Final Crisis Darkseid is multiversal just by falling throughout the multiverse, which I find funny. Merely by existing, he was causing everything to fuck up.


----------



## Crackle (Nov 7, 2016)

XImpossibruX said:


> Final Crisis Darkseid is multiversal just by falling throughout the multiverse, which I find funny. Merely by existing, he was causing everything to fuck up.


That and Superman prime as well as the Monarch and Monitors were all pawns in his game during countdown.


----------



## Worldbreaker (Nov 7, 2016)

Blαck said:


> Tbf Darkseid couldn't be truly killed by the spectre (though I'm aware spectres power fluctuates)
> and casually can manipulate black racer enough to change him into a normal guy.
> 
> Poor trigon doesn't have much going for him in nu52 .



Yeah that's the ugly part of surviving or fighting the Spectre, you rarely know how powerfull he really is at that moment so the feat isn't really clear, IMO Darkseid CAN haxx them but he would get overwhelm seeing how either Goku and Vegeta should have more raw power, the same can be said for Trigon, I see it more like a 60/40 in favor of the Saiyans

And if we're talking of Trigon and true darseid from post-crisis and not his avatars, then team 1 wins probably either one can beat them


----------



## Blocky (Nov 7, 2016)

Wasn't there a Pre-Crisis Trigon too?


----------



## Blαck (Nov 8, 2016)

Worldbreaker said:


> Yeah that's the ugly part of surviving or fighting the Spectre, you rarely know how powerfull he really is at that moment so the feat isn't really clear, IMO Darkseid CAN haxx them but he would get overwhelm seeing how either Goku and Vegeta should have more raw power, the same can be said for Trigon, I see it more like a 60/40 in favor of the Saiyans
> 
> And if we're talking of Trigon and true darseid from post-crisis and not his avatars, then team 1 wins probably either one can beat them


Post crisis versions would be too much, though the more interesting fact about spectre vs Darkseid was that he cannot actually be killed, or so says the source anyway since Darkseid is on some galactus shit and must exist for some reason. Doubt it's vs thread applicable tho. I'll look for more stuff.


----------



## The World (Nov 8, 2016)

youresafenow said:


> Darkseid would get beaten up and Trigon would probably win.

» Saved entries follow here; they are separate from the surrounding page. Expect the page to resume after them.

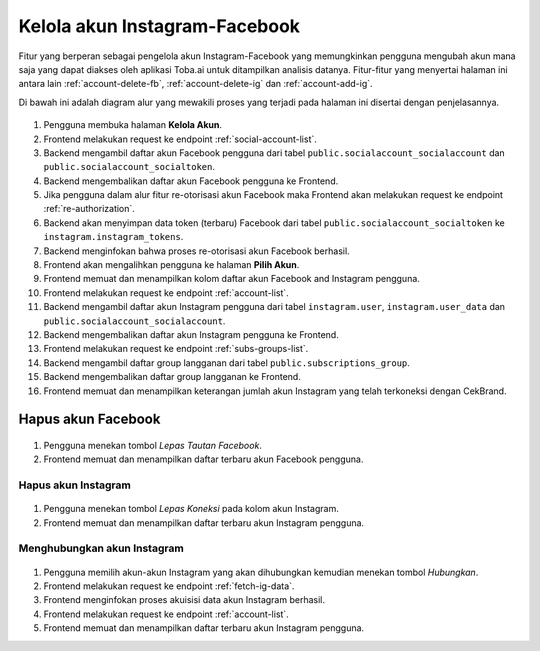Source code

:Kelola akun Instagram-Facebook
++++++++++++++++++++++++++++++

Fitur yang berperan sebagai pengelola akun Instagram-Facebook yang memungkinkan pengguna mengubah akun mana saja yang dapat diakses oleh aplikasi Toba.ai untuk ditampilkan analisis datanya.
Fitur-fitur yang menyertai halaman ini antara lain :ref:`account-delete-fb`, :ref:`account-delete-ig` dan :ref:`account-add-ig`.

Di bawah ini adalah diagram alur yang mewakili proses yang terjadi pada halaman ini disertai dengan penjelasannya.

.. figure:: ./account-manage-sequence.png
    :scale: 80
    :align: center

1. Pengguna membuka halaman **Kelola Akun**.
2. Frontend melakukan request ke endpoint :ref:`social-account-list`.
3. Backend mengambil daftar akun Facebook pengguna dari tabel ``public.socialaccount_socialaccount`` dan ``public.socialaccount_socialtoken``.
4. Backend mengembalikan daftar akun Facebook pengguna ke Frontend.
5. Jika pengguna dalam alur fitur re-otorisasi akun Facebook maka Frontend akan melakukan request ke endpoint :ref:`re-authorization`.
6. Backend akan menyimpan data token (terbaru) Facebook dari tabel ``public.socialaccount_socialtoken`` ke ``instagram.instagram_tokens``.
7. Backend menginfokan bahwa proses re-otorisasi akun Facebook berhasil.
8. Frontend akan mengalihkan pengguna ke halaman **Pilih Akun**.
9. Frontend memuat dan menampilkan kolom daftar akun Facebook and Instagram pengguna.
10. Frontend melakukan request ke endpoint :ref:`account-list`.
11. Backend mengambil daftar akun Instagram pengguna dari tabel ``instagram.user``, ``instagram.user_data`` dan ``public.socialaccount_socialaccount``.
12. Backend mengembalikan daftar akun Instagram pengguna ke Frontend.
13. Frontend melakukan request ke endpoint :ref:`subs-groups-list`.
14. Backend mengambil daftar group langganan dari tabel ``public.subscriptions_group``.
15. Backend mengembalikan daftar group langganan ke Frontend.
16. Frontend memuat dan menampilkan keterangan jumlah akun Instagram yang telah terkoneksi dengan CekBrand.

.. _account-delete-fb:

Hapus akun Facebook
-------------------

.. figure:: ./account-delete-fb-sequence.png
    :scale: 60
    :align: center

1. Pengguna menekan tombol *Lepas Tautan Facebook*.
2. Frontend memuat dan menampilkan daftar terbaru akun Facebook pengguna.

.. _account-delete-ig:

Hapus akun Instagram
====================

.. figure:: ./account-delete-ig-sequence.png
    :scale: 60
    :align: center

1. Pengguna menekan tombol *Lepas Koneksi* pada kolom akun Instagram.
2. Frontend memuat dan menampilkan daftar terbaru akun Instagram pengguna.

.. _account-add-ig:

Menghubungkan akun Instagram
============================

.. figure:: ./account-add-ig-sequence.png
    :scale: 60
    :align: center

1. Pengguna memilih akun-akun Instagram yang akan dihubungkan kemudian menekan tombol *Hubungkan*.
2. Frontend melakukan request ke endpoint :ref:`fetch-ig-data`.
3. Frontend menginfokan proses akuisisi data akun Instagram berhasil.
4. Frontend melakukan request ke endpoint :ref:`account-list`.
5. Frontend memuat dan menampilkan daftar terbaru akun Instagram pengguna.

>Trigon stronger than Darkseid

nope


----------



## Crackle (Nov 8, 2016)

The World said:


> >Trigon stronger than Darkseid
> 
> nope


Based on what? Legitimately curious because the only evidence we have to go is the childish debate between the heroes about who would win between the two.


----------



## Empress Angeline (Nov 8, 2016)

Wouldn't Trigon VS Zeno be more fair?


----------



## youresafenow (Nov 8, 2016)

The World said:


> >Trigon stronger than Darkseid
> 
> nope



I assumed we were talking about the Darkseid that's usually getting beaten up by Superman and the JLA.


----------